● Data to examine:

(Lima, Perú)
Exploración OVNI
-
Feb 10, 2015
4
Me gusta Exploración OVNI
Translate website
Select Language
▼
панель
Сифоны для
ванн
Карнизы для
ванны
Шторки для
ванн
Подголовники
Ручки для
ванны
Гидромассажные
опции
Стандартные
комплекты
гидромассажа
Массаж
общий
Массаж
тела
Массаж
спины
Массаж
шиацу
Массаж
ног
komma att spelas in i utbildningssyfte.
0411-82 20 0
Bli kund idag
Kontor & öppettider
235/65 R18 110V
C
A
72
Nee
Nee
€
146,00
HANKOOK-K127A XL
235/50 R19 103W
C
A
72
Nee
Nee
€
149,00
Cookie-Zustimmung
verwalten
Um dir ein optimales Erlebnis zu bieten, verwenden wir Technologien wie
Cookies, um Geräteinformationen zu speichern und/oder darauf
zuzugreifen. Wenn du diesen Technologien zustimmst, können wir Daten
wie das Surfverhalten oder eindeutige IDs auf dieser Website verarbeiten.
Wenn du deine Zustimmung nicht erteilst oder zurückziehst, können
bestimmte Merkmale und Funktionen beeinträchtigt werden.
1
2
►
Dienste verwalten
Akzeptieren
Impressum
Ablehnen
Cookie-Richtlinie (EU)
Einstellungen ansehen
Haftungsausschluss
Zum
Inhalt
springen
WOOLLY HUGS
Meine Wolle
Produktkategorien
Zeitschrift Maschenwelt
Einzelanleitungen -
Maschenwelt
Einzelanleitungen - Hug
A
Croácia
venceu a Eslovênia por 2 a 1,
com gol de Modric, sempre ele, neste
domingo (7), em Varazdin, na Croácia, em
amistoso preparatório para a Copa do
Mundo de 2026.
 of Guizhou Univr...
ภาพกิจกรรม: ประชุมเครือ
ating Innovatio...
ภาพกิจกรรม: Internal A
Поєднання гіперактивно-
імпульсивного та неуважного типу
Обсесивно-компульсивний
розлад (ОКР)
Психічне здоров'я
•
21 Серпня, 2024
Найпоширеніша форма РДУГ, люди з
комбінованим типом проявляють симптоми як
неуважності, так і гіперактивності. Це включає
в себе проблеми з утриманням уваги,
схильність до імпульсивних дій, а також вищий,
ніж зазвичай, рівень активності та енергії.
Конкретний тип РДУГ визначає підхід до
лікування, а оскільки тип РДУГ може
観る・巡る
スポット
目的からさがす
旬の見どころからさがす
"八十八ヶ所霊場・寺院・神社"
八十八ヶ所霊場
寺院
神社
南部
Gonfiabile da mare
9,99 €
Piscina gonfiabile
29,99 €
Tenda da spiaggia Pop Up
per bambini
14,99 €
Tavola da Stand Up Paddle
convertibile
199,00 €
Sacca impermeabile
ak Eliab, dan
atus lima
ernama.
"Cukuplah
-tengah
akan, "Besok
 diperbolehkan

● Work item: Your answer must be every record above, set down exactly as written.

● Written answer:
(Lima, Perú)
Exploración OVNI
-
Feb 10, 2015
4
Me gusta Exploración OVNI
Translate website
Select Language
▼
панель
Сифоны для
ванн
Карнизы для
ванны
Шторки для
ванн
Подголовники
Ручки для
ванны
Гидромассажные
опции
Стандартные
комплекты
гидромассажа
Массаж
общий
Массаж
тела
Массаж
спины
Массаж
шиацу
Массаж
ног
komma att spelas in i utbildningssyfte.
0411-82 20 0
Bli kund idag
Kontor & öppettider
235/65 R18 110V
C
A
72
Nee
Nee
€
146,00
HANKOOK-K127A XL
235/50 R19 103W
C
A
72
Nee
Nee
€
149,00
Cookie-Zustimmung
verwalten
Um dir ein optimales Erlebnis zu bieten, verwenden wir Technologien wie
Cookies, um Geräteinformationen zu speichern und/oder darauf
zuzugreifen. Wenn du diesen Technologien zustimmst, können wir Daten
wie das Surfverhalten oder eindeutige IDs auf dieser Website verarbeiten.
Wenn du deine Zustimmung nicht erteilst oder zurückziehst, können
bestimmte Merkmale und Funktionen beeinträchtigt werden.
1
2
►
Dienste verwalten
Akzeptieren
Impressum
Ablehnen
Cookie-Richtlinie (EU)
Einstellungen ansehen
Haftungsausschluss
Zum
Inhalt
springen
WOOLLY HUGS
Meine Wolle
Produktkategorien
Zeitschrift Maschenwelt
Einzelanleitungen -
Maschenwelt
Einzelanleitungen - Hug
A
Croácia
venceu a Eslovênia por 2 a 1,
com gol de Modric, sempre ele, neste
domingo (7), em Varazdin, na Croácia, em
amistoso preparatório para a Copa do
Mundo de 2026.
 of Guizhou Univr...
ภาพกิจกรรม: ประชุมเครือ
ating Innovatio...
ภาพกิจกรรม: Internal A
Поєднання гіперактивно-
імпульсивного та неуважного типу
Обсесивно-компульсивний
розлад (ОКР)
Психічне здоров'я
•
21 Серпня, 2024
Найпоширеніша форма РДУГ, люди з
комбінованим типом проявляють симптоми як
неуважності, так і гіперактивності. Це включає
в себе проблеми з утриманням уваги,
схильність до імпульсивних дій, а також вищий,
ніж зазвичай, рівень активності та енергії.
Конкретний тип РДУГ визначає підхід до
лікування, а оскільки тип РДУГ може
観る・巡る
スポット
目的からさがす
旬の見どころからさがす
"八十八ヶ所霊場・寺院・神社"
八十八ヶ所霊場
寺院
神社
南部
Gonfiabile da mare
9,99 €
Piscina gonfiabile
29,99 €
Tenda da spiaggia Pop Up
per bambini
14,99 €
Tavola da Stand Up Paddle
convertibile
199,00 €
Sacca impermeabile
ak Eliab, dan
atus lima
ernama.
"Cukuplah
-tengah
akan, "Besok
 diperbolehkan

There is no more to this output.